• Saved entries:

[start]

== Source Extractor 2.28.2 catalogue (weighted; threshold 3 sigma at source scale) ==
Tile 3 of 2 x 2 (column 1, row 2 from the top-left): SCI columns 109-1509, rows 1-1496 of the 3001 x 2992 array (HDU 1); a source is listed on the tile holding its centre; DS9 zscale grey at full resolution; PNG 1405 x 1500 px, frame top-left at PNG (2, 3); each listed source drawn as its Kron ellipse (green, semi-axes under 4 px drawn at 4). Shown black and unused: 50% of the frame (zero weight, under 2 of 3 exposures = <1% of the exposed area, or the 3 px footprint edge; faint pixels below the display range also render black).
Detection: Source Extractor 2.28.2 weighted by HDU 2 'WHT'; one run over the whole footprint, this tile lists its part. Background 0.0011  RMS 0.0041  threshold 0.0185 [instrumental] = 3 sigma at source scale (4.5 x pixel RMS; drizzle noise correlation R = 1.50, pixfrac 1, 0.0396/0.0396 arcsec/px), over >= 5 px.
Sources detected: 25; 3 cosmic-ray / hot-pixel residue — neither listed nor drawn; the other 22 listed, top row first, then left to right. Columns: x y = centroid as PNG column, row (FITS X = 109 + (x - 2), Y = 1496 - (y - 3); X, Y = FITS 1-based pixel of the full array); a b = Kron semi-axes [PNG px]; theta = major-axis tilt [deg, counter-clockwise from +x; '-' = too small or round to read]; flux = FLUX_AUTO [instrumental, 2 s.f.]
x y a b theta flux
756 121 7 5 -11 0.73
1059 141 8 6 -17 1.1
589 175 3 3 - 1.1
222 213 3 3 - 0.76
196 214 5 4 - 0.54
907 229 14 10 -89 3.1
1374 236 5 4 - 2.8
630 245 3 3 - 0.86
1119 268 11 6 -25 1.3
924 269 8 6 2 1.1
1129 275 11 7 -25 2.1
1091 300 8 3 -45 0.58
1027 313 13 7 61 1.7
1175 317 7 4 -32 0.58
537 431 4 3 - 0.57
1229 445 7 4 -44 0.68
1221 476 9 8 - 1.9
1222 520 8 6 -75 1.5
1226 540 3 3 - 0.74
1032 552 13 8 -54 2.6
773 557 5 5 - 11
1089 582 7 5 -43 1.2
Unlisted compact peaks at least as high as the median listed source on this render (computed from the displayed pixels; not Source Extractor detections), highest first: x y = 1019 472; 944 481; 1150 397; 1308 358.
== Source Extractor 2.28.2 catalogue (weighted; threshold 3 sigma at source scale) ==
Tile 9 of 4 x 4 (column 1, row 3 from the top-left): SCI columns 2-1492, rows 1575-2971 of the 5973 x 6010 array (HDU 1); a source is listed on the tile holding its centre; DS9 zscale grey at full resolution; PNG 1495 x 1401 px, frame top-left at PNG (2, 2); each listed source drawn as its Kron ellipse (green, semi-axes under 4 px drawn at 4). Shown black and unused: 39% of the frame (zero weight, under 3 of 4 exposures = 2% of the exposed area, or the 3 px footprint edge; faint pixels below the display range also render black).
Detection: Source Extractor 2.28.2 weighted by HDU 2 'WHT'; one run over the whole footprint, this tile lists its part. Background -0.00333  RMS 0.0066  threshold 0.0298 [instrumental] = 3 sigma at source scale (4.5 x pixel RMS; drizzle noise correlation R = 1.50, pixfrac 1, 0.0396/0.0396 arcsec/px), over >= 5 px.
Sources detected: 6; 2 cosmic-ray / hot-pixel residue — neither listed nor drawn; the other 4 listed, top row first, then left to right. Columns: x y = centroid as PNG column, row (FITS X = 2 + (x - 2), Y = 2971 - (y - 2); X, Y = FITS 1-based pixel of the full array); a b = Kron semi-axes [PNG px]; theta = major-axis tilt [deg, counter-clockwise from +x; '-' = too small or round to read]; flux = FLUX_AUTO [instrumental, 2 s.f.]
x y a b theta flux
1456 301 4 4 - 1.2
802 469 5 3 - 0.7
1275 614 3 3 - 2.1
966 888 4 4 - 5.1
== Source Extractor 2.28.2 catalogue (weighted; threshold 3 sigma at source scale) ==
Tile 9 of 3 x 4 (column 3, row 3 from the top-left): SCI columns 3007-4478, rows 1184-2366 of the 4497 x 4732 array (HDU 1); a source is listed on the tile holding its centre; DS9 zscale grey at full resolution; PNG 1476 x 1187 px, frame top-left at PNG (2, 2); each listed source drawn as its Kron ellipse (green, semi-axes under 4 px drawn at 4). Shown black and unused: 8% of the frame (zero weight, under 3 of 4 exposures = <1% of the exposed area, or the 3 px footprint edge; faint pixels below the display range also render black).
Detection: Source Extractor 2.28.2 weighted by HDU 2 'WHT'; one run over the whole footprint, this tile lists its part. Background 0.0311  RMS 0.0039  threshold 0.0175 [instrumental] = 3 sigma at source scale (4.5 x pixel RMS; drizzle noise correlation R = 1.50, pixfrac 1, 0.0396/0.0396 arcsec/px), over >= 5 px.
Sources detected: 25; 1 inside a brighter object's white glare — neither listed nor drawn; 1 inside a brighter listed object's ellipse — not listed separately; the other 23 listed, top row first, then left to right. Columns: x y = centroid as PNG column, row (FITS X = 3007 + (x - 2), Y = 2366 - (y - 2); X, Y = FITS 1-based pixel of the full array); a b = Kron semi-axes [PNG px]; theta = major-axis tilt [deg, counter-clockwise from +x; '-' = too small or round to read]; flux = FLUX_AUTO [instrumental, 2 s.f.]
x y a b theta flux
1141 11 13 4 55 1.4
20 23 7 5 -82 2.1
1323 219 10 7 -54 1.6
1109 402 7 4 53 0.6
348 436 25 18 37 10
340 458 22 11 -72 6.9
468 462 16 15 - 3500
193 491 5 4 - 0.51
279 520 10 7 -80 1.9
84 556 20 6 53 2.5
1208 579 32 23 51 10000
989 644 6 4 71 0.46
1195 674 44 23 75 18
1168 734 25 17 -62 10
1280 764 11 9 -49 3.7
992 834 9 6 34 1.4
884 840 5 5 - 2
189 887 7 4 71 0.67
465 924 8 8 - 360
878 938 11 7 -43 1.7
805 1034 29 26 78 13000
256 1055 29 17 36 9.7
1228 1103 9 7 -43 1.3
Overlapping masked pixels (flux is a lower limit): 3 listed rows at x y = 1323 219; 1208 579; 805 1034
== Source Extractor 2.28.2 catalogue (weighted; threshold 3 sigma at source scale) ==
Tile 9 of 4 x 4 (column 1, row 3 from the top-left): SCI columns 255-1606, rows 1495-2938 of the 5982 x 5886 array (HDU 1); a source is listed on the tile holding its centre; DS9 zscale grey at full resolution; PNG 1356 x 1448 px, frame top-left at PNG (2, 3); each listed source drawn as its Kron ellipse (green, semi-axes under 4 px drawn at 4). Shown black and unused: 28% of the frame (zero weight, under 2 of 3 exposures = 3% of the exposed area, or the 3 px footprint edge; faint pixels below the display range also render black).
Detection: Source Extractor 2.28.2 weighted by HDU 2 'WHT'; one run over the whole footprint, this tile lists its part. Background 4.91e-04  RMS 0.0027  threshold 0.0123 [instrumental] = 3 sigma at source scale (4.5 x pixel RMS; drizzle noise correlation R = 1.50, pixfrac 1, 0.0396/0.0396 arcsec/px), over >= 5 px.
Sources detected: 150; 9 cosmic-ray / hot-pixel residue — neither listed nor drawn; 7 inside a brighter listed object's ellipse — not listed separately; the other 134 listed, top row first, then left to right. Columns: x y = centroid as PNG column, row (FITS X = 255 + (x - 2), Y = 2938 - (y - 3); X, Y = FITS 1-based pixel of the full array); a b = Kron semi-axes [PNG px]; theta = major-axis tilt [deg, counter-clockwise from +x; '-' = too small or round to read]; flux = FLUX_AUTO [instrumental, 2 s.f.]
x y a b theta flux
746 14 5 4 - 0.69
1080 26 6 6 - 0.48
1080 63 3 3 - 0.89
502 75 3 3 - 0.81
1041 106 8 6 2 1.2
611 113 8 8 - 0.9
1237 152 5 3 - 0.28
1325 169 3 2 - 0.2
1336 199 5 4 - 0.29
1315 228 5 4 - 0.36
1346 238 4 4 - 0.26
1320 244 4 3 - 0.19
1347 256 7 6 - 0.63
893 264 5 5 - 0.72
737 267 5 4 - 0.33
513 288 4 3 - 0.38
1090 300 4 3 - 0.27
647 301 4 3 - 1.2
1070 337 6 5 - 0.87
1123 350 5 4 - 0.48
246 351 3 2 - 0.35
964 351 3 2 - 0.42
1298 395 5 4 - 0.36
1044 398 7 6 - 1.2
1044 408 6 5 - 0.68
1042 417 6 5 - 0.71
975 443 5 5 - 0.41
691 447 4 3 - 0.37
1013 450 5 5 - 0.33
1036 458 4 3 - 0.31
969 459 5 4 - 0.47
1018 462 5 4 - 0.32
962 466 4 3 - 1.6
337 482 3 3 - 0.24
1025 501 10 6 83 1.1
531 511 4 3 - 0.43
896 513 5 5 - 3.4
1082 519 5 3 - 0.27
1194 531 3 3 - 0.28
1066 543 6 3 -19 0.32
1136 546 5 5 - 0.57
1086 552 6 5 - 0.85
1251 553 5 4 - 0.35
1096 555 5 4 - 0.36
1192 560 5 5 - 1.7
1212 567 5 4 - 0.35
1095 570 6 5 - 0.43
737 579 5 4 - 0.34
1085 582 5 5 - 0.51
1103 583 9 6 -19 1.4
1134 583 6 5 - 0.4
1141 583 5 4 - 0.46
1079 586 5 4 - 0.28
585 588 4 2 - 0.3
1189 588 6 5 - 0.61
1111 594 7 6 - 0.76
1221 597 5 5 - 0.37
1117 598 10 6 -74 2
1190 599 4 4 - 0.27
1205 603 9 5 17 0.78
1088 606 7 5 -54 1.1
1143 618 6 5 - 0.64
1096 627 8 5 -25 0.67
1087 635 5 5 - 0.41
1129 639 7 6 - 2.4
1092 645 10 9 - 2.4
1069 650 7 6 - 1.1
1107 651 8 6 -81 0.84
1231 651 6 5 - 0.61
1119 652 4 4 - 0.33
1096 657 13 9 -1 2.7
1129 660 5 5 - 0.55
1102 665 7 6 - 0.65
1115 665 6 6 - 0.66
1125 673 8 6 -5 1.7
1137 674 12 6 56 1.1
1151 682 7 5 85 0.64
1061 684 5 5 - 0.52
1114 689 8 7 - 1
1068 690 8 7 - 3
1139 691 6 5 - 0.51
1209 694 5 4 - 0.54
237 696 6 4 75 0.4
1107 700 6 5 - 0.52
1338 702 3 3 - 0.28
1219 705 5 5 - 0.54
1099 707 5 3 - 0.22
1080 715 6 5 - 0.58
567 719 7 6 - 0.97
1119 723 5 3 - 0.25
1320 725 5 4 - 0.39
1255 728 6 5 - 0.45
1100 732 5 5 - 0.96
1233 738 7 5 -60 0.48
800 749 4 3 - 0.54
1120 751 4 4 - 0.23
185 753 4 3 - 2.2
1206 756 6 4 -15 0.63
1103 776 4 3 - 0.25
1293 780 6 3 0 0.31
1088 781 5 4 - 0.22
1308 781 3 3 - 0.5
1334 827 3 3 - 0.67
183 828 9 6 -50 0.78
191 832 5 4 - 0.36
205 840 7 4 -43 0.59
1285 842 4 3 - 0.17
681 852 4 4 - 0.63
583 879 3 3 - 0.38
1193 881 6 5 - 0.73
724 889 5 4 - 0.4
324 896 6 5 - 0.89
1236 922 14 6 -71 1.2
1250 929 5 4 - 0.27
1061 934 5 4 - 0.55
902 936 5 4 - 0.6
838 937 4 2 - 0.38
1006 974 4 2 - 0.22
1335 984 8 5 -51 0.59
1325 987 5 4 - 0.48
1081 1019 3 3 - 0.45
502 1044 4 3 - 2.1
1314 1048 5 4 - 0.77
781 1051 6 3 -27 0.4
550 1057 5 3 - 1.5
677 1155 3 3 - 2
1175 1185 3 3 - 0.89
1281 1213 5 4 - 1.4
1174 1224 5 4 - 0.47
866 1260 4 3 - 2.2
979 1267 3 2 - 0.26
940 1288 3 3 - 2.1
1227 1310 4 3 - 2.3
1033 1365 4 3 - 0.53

[end]

• THE REQUEST:
Write out the lines from the first one through the line with "1119 268 11 6 -25 1.3", substituting "catalog" for "catalogue" and keeping everything else the same.

• WORKED SOLUTION:
== Source Extractor 2.28.2 catalog (weighted; threshold 3 sigma at source scale) ==
Tile 3 of 2 x 2 (column 1, row 2 from the top-left): SCI columns 109-1509, rows 1-1496 of the 3001 x 2992 array (HDU 1); a source is listed on the tile holding its centre; DS9 zscale grey at full resolution; PNG 1405 x 1500 px, frame top-left at PNG (2, 3); each listed source drawn as its Kron ellipse (green, semi-axes under 4 px drawn at 4). Shown black and unused: 50% of the frame (zero weight, under 2 of 3 exposures = <1% of the exposed area, or the 3 px footprint edge; faint pixels below the display range also render black).
Detection: Source Extractor 2.28.2 weighted by HDU 2 'WHT'; one run over the whole footprint, this tile lists its part. Background 0.0011  RMS 0.0041  threshold 0.0185 [instrumental] = 3 sigma at source scale (4.5 x pixel RMS; drizzle noise correlation R = 1.50, pixfrac 1, 0.0396/0.0396 arcsec/px), over >= 5 px.
Sources detected: 25; 3 cosmic-ray / hot-pixel residue — neither listed nor drawn; the other 22 listed, top row first, then left to right. Columns: x y = centroid as PNG column, row (FITS X = 109 + (x - 2), Y = 1496 - (y - 3); X, Y = FITS 1-based pixel of the full array); a b = Kron semi-axes [PNG px]; theta = major-axis tilt [deg, counter-clockwise from +x; '-' = too small or round to read]; flux = FLUX_AUTO [instrumental, 2 s.f.]
x y a b theta flux
756 121 7 5 -11 0.73
1059 141 8 6 -17 1.1
589 175 3 3 - 1.1
222 213 3 3 - 0.76
196 214 5 4 - 0.54
907 229 14 10 -89 3.1
1374 236 5 4 - 2.8
630 245 3 3 - 0.86
1119 268 11 6 -25 1.3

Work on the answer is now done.